Expressive Style's Need is Personal Approval and they want to feel partnership and that you have their back. If they don't feel you have their back, they may assume you are against them. When their Needs aren't met, they will be come defensive and confrontational.
Amiable Style's Need is Personal Security and they want to feel connection with others. If the don't feel connection, they won't trust you. When their Needs aren't met, they won't share their feelings and will agree with things even when they don't agree. When you ask them questions they will lie to avoid disappointing your or risking conflict.
Analytical Style's Need is To Be Right. They want to make good and accurate decisions. They prefer more time and more information to make decisions. When their Needs aren't met, they will become inflexible and disengage. They will avoid or delay making decisions.
The goal of SOCIAL STYLE is to help you be more Versatile with how you work and communicate with others. So, look at your Key Relationships Worksheet, consider the Needs of the people you are working with and make effort to meet their Need. This isn't about being perfect all the time. It's about effort.
How you start a conversation can make all the difference in the world. Start the conversation acknowledging their Need and see how that goes.

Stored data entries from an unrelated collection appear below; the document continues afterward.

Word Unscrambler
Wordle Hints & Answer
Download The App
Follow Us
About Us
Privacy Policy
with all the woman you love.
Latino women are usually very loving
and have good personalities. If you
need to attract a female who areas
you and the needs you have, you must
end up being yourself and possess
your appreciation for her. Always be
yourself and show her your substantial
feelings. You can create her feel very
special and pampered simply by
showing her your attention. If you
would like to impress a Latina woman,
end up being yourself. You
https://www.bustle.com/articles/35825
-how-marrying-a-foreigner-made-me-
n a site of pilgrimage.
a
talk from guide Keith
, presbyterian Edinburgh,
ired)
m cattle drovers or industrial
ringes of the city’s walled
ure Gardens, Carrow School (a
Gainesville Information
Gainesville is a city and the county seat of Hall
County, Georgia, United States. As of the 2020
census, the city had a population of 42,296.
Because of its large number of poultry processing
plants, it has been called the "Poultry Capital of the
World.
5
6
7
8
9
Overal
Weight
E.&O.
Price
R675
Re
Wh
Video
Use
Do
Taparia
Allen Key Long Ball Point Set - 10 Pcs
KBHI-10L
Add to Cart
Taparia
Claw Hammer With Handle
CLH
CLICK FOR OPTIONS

For example, I tend to be more Expressive. When I work with Dr. Mulqueen on our team who tends to be Analytical I tend to start conversations off like this:
"Hey Casey, thanks for your time. I have an ideal that I'm excited about, but want to get your input. It's likely not to the level of detail you're going to want, but I'm hoping you'll help me fill in the gaps. Can we schedule time next week? In the meantime, I will send you the information I have."
Younger Jason may have overwhelmed an Analytical Style with excitement and passion and got frustrated when they didn't show the same excitement and/or support. By acknowledging others' Needs, we start interactions more productive and as a result we get more done together.
If you've made it this far and went through the exercise, feel free to share you insights below.